Варвары думают, что все римские публичные деятели обладают неограниченной властью. Это им внушили наши соотечественники, которые распоряжались их провинциями на правах богов.

— Кто-нибудь еще приходил в последний раз к твоему патрону вместе с Крассом и Вальгием?

На мгновение молодой человек задумался.

— Нет.
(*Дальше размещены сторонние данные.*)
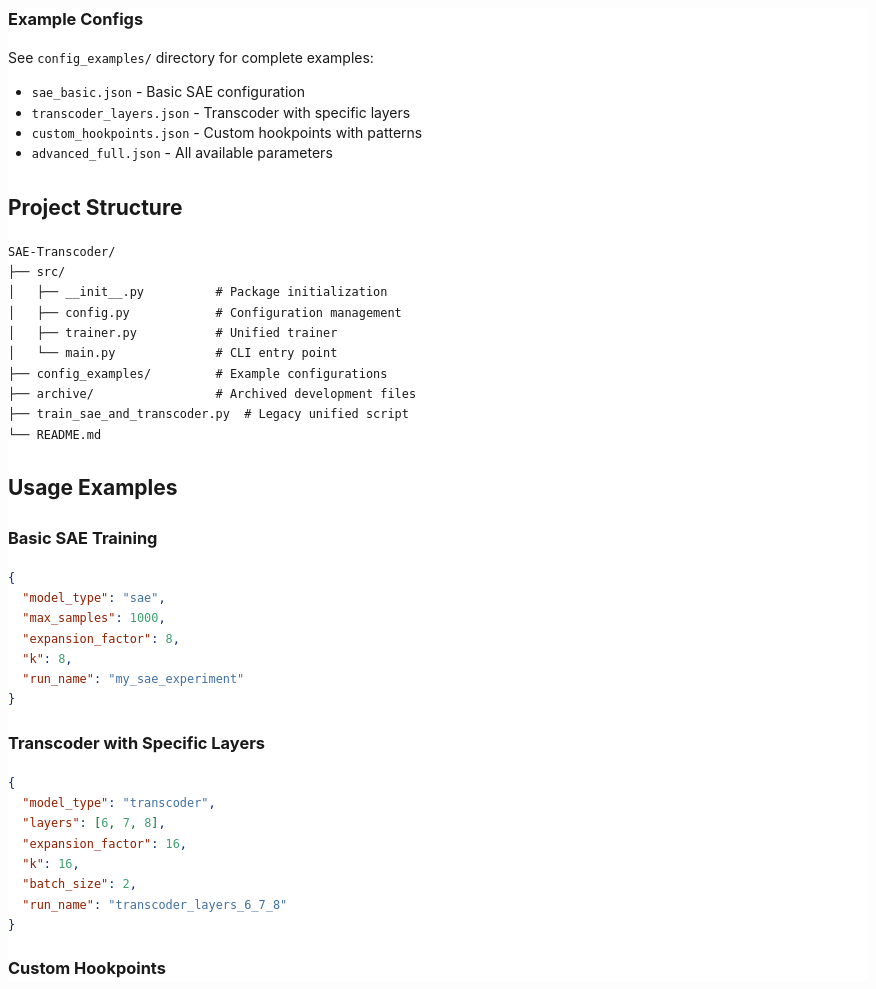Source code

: ### Example Configs

See `config_examples/` directory for complete examples:
- `sae_basic.json` - Basic SAE configuration
- `transcoder_layers.json` - Transcoder with specific layers
- `custom_hookpoints.json` - Custom hookpoints with patterns
- `advanced_full.json` - All available parameters

## Project Structure

```
SAE-Transcoder/
├── src/
│   ├── __init__.py          # Package initialization
│   ├── config.py            # Configuration management
│   ├── trainer.py           # Unified trainer
│   └── main.py              # CLI entry point
├── config_examples/         # Example configurations
├── archive/                 # Archived development files
├── train_sae_and_transcoder.py  # Legacy unified script
└── README.md
```

## Usage Examples

### Basic SAE Training

```json
{
  "model_type": "sae",
  "max_samples": 1000,
  "expansion_factor": 8,
  "k": 8,
  "run_name": "my_sae_experiment"
}
```

### Transcoder with Specific Layers

```json
{
  "model_type": "transcoder",
  "layers": [6, 7, 8],
  "expansion_factor": 16,
  "k": 16,
  "batch_size": 2,
  "run_name": "transcoder_layers_6_7_8"
}
```

### Custom Hookpoints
Но чуть позже, кажется, через день или два, когда мы были на Форуме, к нам подошел один человек. Он заговорил с моим дядей и другими старейшинами. Потом их проводили в дом Децима Брута, а нам, тем, кто помоложе, велели расходиться по квартирам, в которых мы разместились. Меня это немного удивило.

— А ты, случайно, не знаешь, как звали того человека?

— Умбрен. Публий Умбрен. Кажется, он какой-то делец, имеющий свой интерес в Галлии. Лично мне вся эта секретность не по нутру. Мы прибыли сюда, чтобы открыто заявить о своих требованиях Сенату, а не вести какие-то тайные переговоры.

— Рад это слышать. Политика Рима — дело грубое и жестокое. Вам, простому люду, не следует в нее влезать. Держи ухо востро. Заметишь что-нибудь подозрительное — дай мне знать. Меня почти всегда можно найти в храме Сатурна.